Este é um dos casos descritos pela Justiça dos EUA para sustentar as acusações de corrupção contra altos dirigentes da FIFA e resulta de uma investigação do FBI que só foi possível graças à colaboração do 'co-conspirador número um'. Assim é designado, no documento formal da acusação, o homem que em Novembro de 2011 aceitou passar a colaborar com as autoridades para evitar estar agora no banco dos réus: Chuck Blazer.
O secretário-geral da CONCACAF estava de saída do cargo e, em segredo, começou a fornecer informações. O seu telefone ficou sob escuta, o email passou a ser vigiado e por vezes actuou como agente infiltrado, a pedido do FBI. Segundo o New York Daily News, durante os Jogos Olímpicos de 2012, munido de um microfone escondido no porta-chaves, gravou reuniões em Londres com elementos das candidaturas da Rússia, da Austrália e dos Estados Unidos à organização dos Mundiais de 2018 e 2022.

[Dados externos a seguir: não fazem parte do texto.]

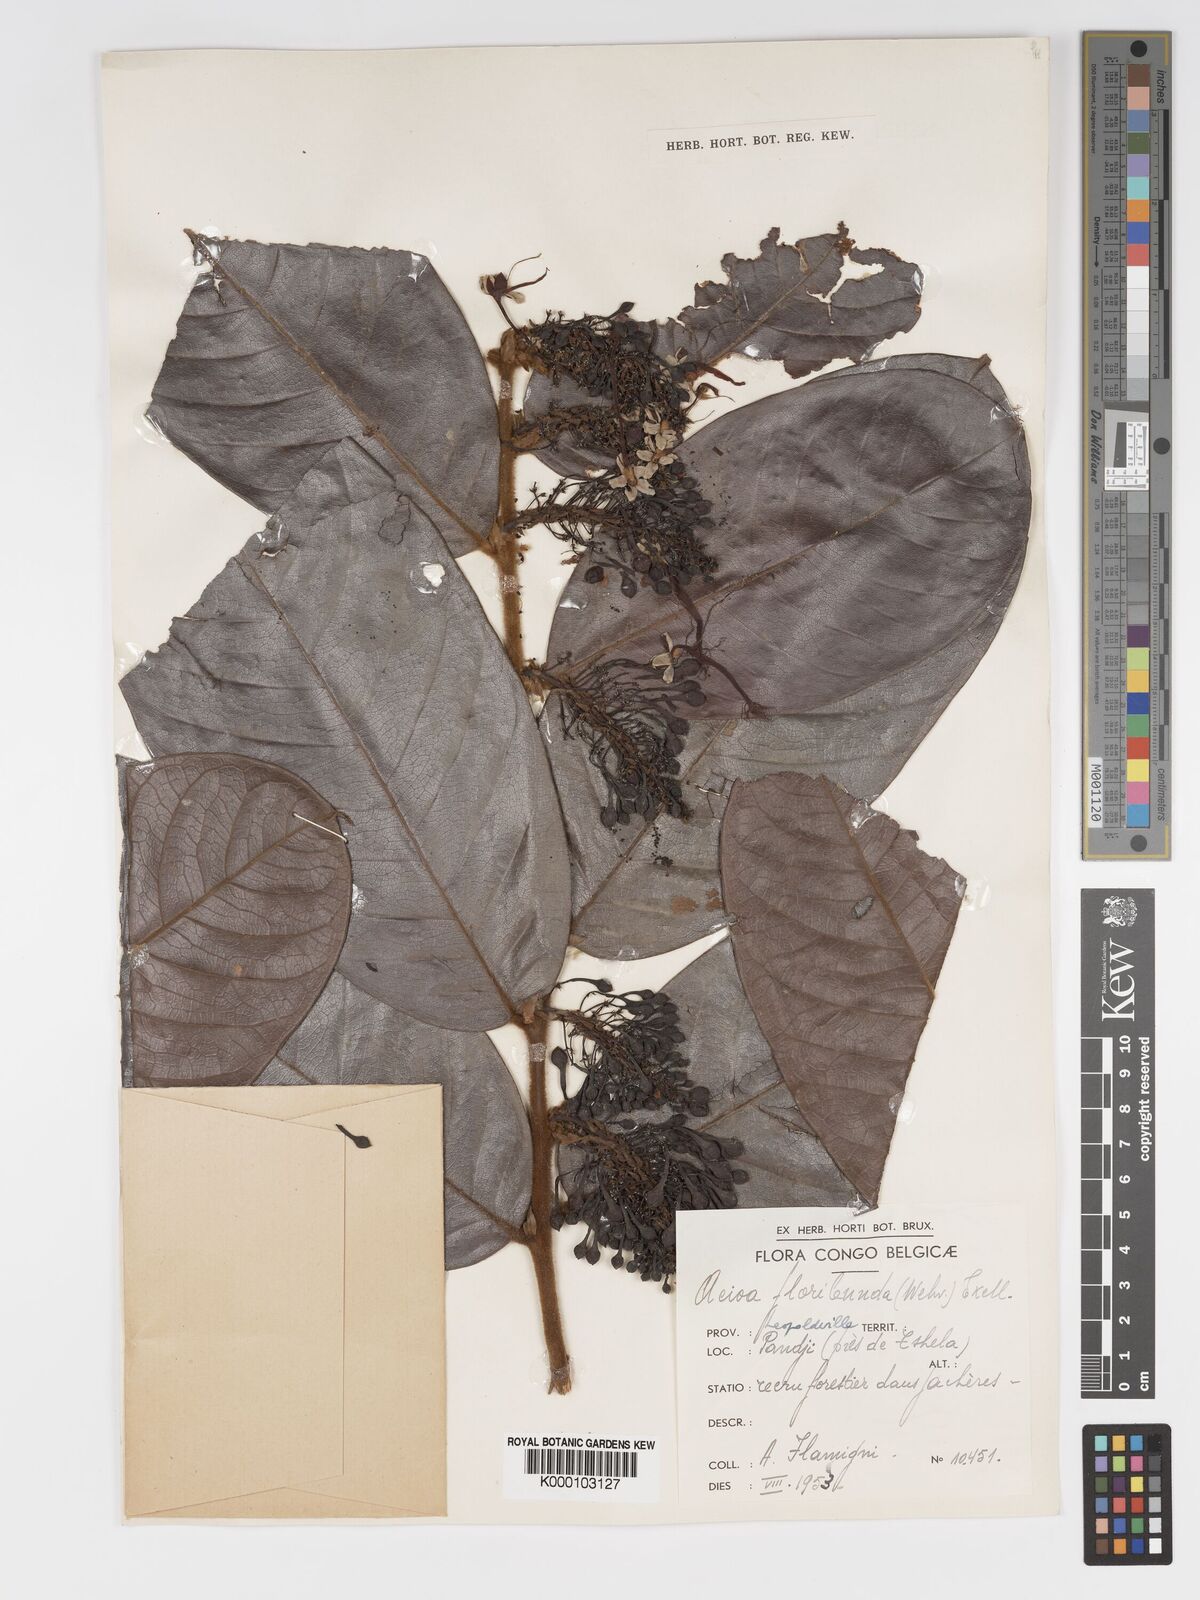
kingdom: Plantae
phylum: Tracheophyta
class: Magnoliopsida
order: Malpighiales
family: Chrysobalanaceae
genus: Dactyladenia
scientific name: Dactyladenia floribunda
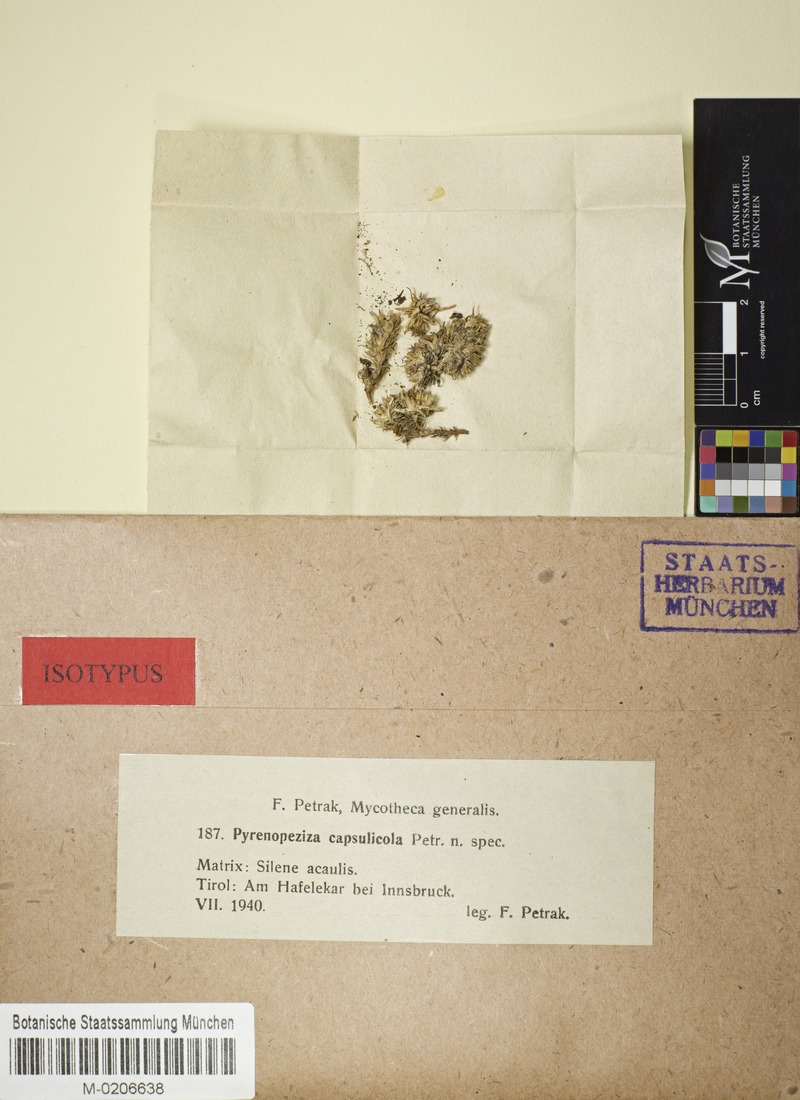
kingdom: Fungi
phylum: Ascomycota
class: Leotiomycetes
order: Helotiales
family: Ploettnerulaceae
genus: Pyrenopeziza
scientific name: Pyrenopeziza capsulicola
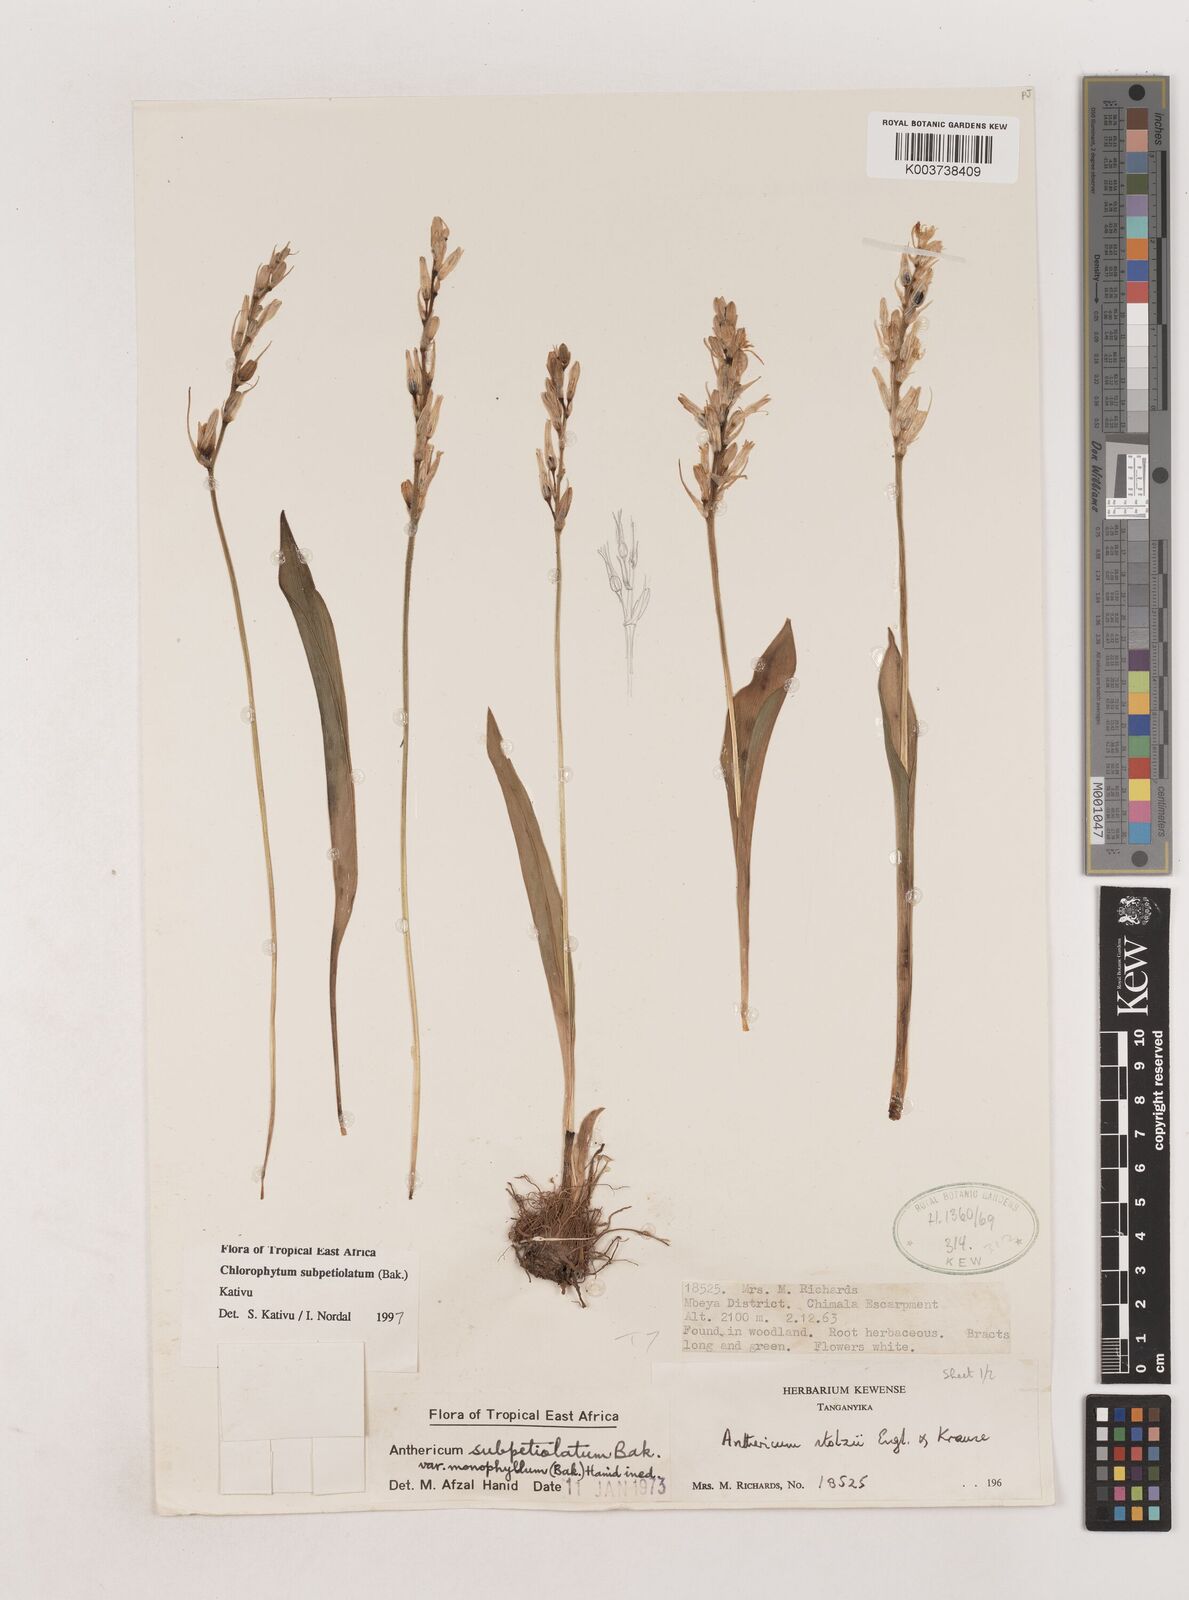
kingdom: Plantae
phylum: Tracheophyta
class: Liliopsida
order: Asparagales
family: Asparagaceae
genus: Chlorophytum
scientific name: Chlorophytum subpetiolatum
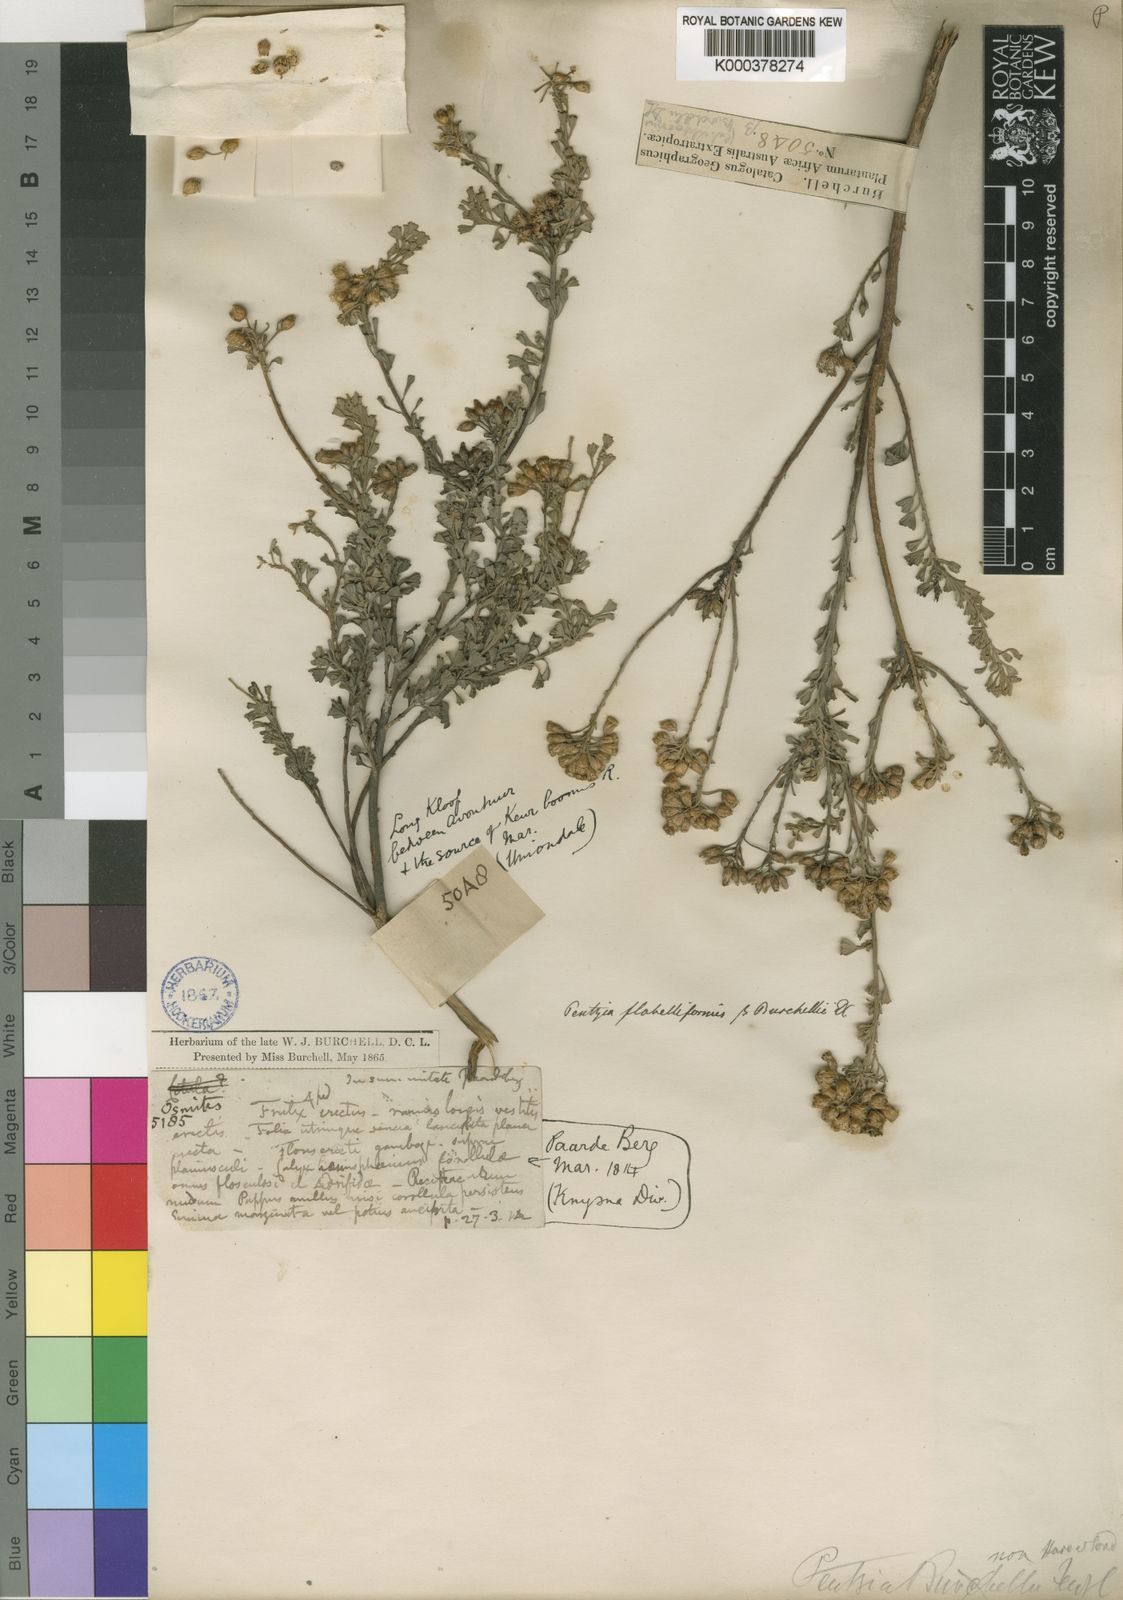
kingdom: Plantae
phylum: Tracheophyta
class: Magnoliopsida
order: Asterales
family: Asteraceae
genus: Pentzia
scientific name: Pentzia dentata
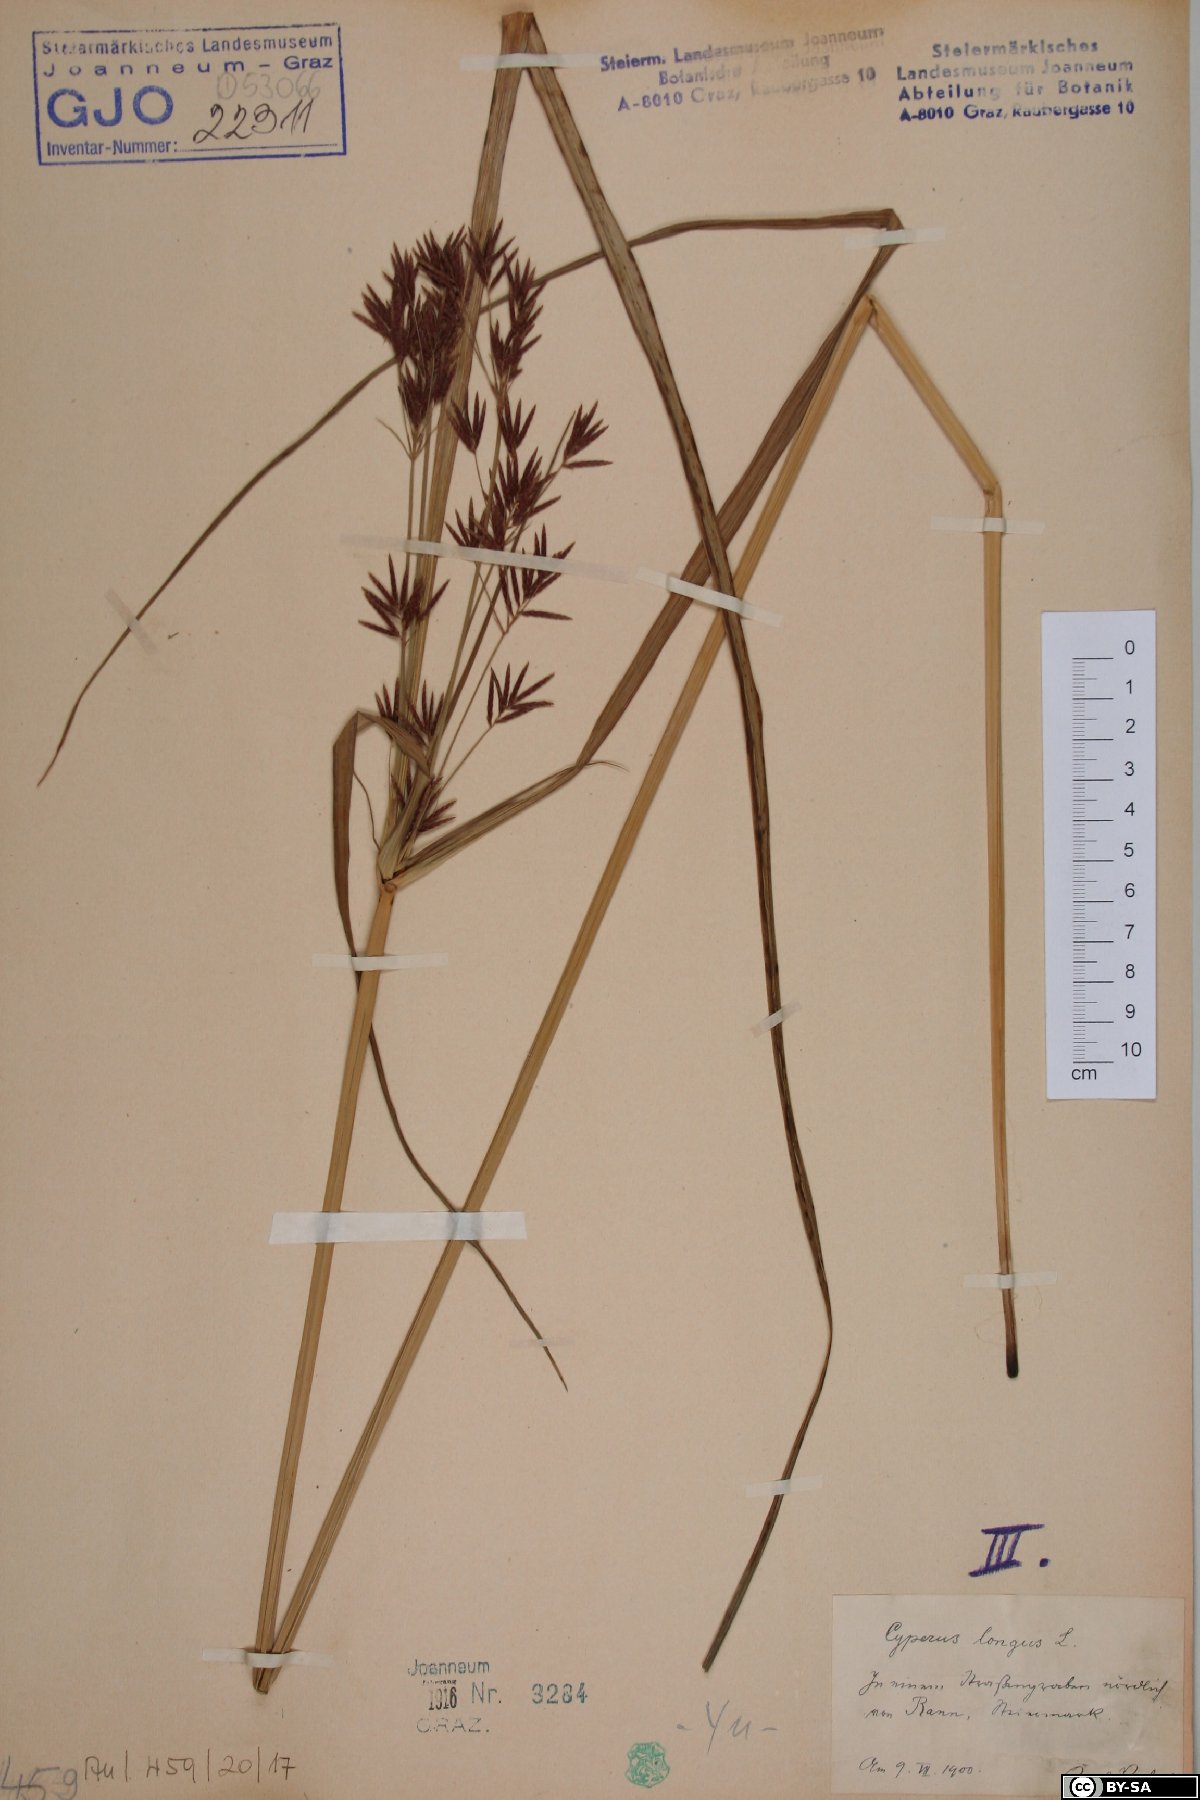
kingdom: Plantae
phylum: Tracheophyta
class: Liliopsida
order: Poales
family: Cyperaceae
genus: Cyperus
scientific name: Cyperus longus
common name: Galingale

Ao contrário do agente secreto tradicional, este 007 dos tempos modernos dá nas vistas. Com 200 quilos de peso, faz-se muitas vezes transportar numa scooter de mobilidade, uma espécie de carrinho eléctrico para idosos; as gravatas que usa não primam propriamente pela discrição; e a barba é farta ao ponto de criar a dúvida sobre onde começa o cabelo.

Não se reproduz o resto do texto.